Lily replace l’autocollant fluorescent dans la galaxie, au-dessus de la constellation de Cassiopée.

— Si ça se trouve quand on sera grands on se causera plus. Toi, tu navigueras dans la brume sur ton bateau, et moi je danserai la valse dans mon château.

— Pourquoi tu dis ça ? demande Martin.

Lily défait la taie d’oreiller, puis enfonce sa tête dedans.

— Parce que je sais que tu aimes bien les petits fantômes. Hou…hou…

Martin explose de rire.

— C’est pas un fantôme ça. C’est le cri du chimpanzé !

Soudain, un bruit leur fait dresser l'oreille. En bas de l’escalier, les marches craquent. Elles signalent le repli des deux astronautes. La peur s’invite à vive allure. Tous deux redescendent sur terre et regagnent discrètement la base, chacun dans son lit.

Le palier grince derrière la porte qui s’ouvre lentement sur la chambre.

Une tête passe l’encadrure et les observe, de longues secondes, dormir chacun sous sa couette. Les pas se rapprochent maintenant. Martin transpire la peur au ventre, mais soulagé qu’ils se dirigent vers lui plutôt que sa sœur, cette fois. En apnée, il n'ose bouger d’un cil. Une main caresse ses cheveux tendrement. Le bonhomme se crispe.

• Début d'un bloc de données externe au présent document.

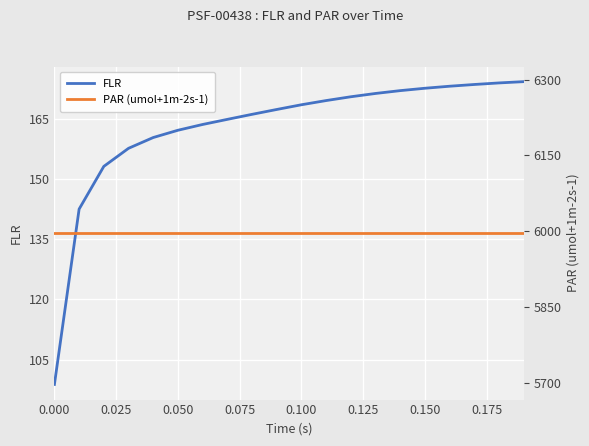

Reading left to right, list all the values displayed in this chart.

FLR: 98.8	142.5	153.2	157.7	160.4	162.2	163.7	164.9	166.2	167.4	168.6	169.6	170.6	171.4	172.1	172.7	173.2	173.6	174.0	174.3
PAR (umol+1m-2s-1): 5996.1	5996.1	5996.1	5996.1	5996.1	5996.1	5996.1	5996.1	5996.1	5996.1	5996.1	5996.1	5996.1	5996.1	5996.1	5996.1	5996.1	5996.1	5996.1	5996.1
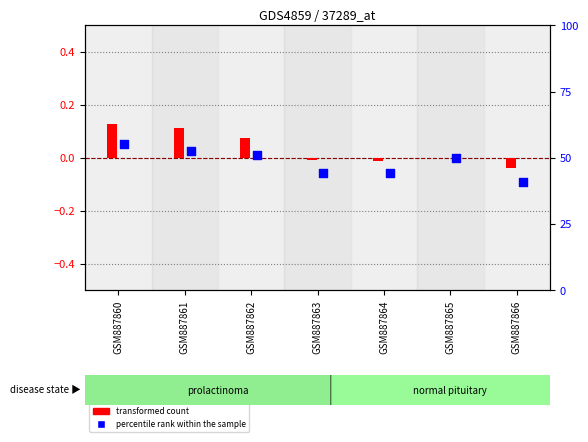

Which series has the widest spread of Y values?

transformed count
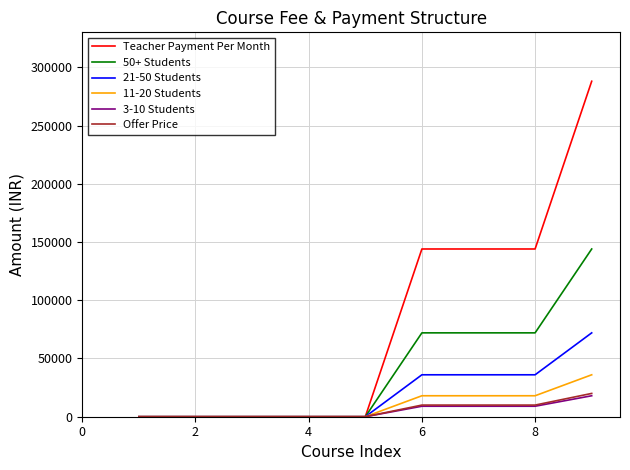

At how many categories does at least one series exceed 25559?

4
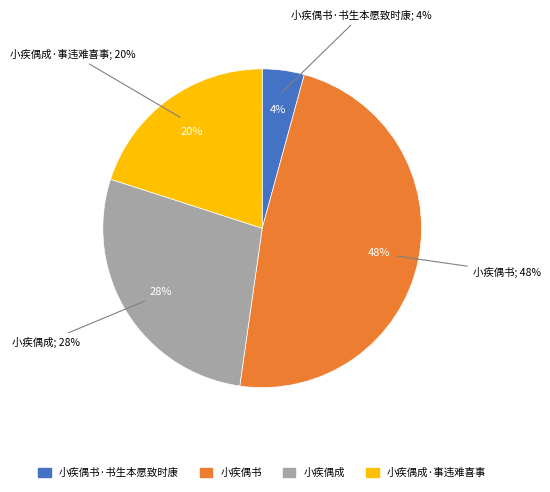

The 小疾偶成·事违难喜事 slice represents 20% of the pie. True or false?

True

Il frémit, puis un baiser glisse dans le creux de son cou.

— Il faut dormir les enfants, babille Hélène, demain une grosse journée nous attend.

Ce n’était qu’une fausse frayeur, mais deux cœurs battent toujours autant la chamade.

— Oui maman, répond Martin a moitié soulagé.

Elle s’en va câliner Lily et l’embrasse fort, puis repart en laissant la porte entrouverte.

— J’ai cru que c’était Vador, chuchote Lily.

Le silence se réinstalle dans la pièce.

— Martin, j’ai une question, se risque-t-elle, contrariée d’être éloignée de son matelot.

— Vas-y, mais je veux dormir après. Moi, je suis fatigué, ment son frère.

— Les grands, ils comprennent pas toujours les enfants, j’ai l’impression. Mais est-ce qu’entre eux ils se disent toujours tout ?

— Bah, non Lily. Pourquoi cette question ?

— Parce que Théo m’a dit l'autre jour qu’il avait dû révéler au maître le secret de son œil au beurre noir, et depuis, il est pas retourné à l’école...

Martin ne répond pas.

Il s’est endormi, pense Lily. Tant pis, de toute façon, elle sait que son frère n'aime pas tellement qu'elle pose trop de questions. Elle ferme les yeux puis finit par s’endormir, tandis que Martin lui n’arrive pas à trouver le sommeil.

Blotti au fond de son lit, il a le regard fixé sur l'embrasure de la porte.